Mohamed Khaled Khiari addresses the Security Council meeting on Non-proliferation and Democratic People's Republic of Korea (file photo)
UN Photo/Eskinder Debebe
Mohamed Khaled Khiari addresses the Security Council meeting on Non-proliferation and Democratic People's Republic of Korea (file photo)

DPR Korea: Military satellites, ‘serious risk’ to civil aviation and shipping

Peace and Security

The recent launch of a reconnaissance satellite by the Democratic People’s Republic of Korea (DPRK), presents a ‘serious risk’ to international civil aviation and shipping, the Security Council heard on Monday. 

The UN’s Assistant Secretary-General for the Middle East, Asia and the Pacific, Mohamed Khaled Khiari, told ambassadors the satellite had been loaded onto a rocket launched on 21 November.

The National Aerospace Technology Administration of DPRK – more commonly known as North Korea - announced that day that it was the first of several intelligence-gathering satellites to be launched “in a short span of time”. 

“The DPRK’s launches represent a serious risk to international civil aviation and maritime traffic,” Mr.
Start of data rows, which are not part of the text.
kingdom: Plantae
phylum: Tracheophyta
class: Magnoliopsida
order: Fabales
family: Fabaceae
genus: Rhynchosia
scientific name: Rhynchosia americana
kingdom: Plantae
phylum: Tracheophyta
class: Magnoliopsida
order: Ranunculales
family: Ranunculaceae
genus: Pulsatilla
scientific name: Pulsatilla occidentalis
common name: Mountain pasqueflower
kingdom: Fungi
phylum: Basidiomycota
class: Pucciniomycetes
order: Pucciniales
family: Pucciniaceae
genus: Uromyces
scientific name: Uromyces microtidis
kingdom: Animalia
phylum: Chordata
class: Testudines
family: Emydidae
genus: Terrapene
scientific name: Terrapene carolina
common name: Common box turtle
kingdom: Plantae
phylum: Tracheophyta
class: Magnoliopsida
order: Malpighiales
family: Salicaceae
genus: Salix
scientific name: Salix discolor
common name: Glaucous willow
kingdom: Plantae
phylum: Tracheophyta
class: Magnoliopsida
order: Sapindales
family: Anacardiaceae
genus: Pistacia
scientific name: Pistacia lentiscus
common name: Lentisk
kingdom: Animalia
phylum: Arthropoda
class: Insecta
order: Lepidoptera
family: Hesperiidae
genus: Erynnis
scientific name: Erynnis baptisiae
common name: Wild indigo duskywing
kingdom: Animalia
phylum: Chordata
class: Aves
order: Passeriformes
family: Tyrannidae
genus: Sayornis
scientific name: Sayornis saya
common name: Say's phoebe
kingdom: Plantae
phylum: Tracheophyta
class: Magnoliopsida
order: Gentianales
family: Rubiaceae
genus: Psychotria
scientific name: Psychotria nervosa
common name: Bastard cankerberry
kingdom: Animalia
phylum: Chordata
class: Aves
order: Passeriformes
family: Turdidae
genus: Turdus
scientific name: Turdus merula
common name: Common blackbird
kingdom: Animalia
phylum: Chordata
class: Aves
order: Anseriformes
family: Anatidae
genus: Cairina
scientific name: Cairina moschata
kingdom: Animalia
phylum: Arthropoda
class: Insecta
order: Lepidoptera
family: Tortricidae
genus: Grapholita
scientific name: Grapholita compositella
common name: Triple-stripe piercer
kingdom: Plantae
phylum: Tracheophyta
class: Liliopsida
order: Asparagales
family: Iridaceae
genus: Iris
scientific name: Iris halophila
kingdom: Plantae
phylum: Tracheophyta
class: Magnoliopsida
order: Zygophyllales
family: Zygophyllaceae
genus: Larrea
Khiari said, adding that Pyongyang had failed to issue airspace or maritime safety notifications to relevant UN bodies (the International Maritime Organization, International Civil Aviation Organization, and International Telecommunications Union), although the Japanese Coast Guard had been informed.

Rights in space

Sovereign States do have the right to benefit from peaceful space activities, the senior UN official said, but Security Council resolutions expressly prohibit North Korea from conducting any launches using ballistic missile technology.

Responding to the 21 November launch, the UN Secretary-General António Guterres strongly reiterated his call on the DPRK to fully comply with its international obligations and resume dialogue to achieve the goal of sustainable peace and the “complete and verifiable denuclearization” of the Korean Peninsula.

Alarming spike in rhetoric

As Mr. Khiari stressed, “the increase in nuclear rhetoric on the Korean Peninsula is deeply concerning.”

The DPRK continues to implement a five-year military plan unveiled in January 2021, he said, which includes developing a military reconnaissance satellite – also informally known as ‘spy satellites’ - along with various other weapons systems including tactical nuclear weapons.

He noted that the country has recently adopted a constitutional amendment further enshrining its policy on nuclear forces in the Constitution. 

“As such, the DPRK has consistently demonstrated its strong intention to continue pursuing its nuclear weapons and ballistic missile programmes, in violation of relevant Security Council resolutions,” the UN official emphasized, calling on the authorities to refrain from such actions.

Nuclear-free peninsula

With growing tensions on the Peninsula, it is important to re-establish communication between the two Koreas, particularly through military channels, while exercising maximum restraint to avoid unintended accidents or miscalculations, Mr. Khiari believes. 

He called on Security Council Members to “unite and explore practical measures to halt the current negative trend” for which all the tools of dialogue, diplomacy, and negotiation, should be used in keeping with Council resolutions, aimed at full denuclearization.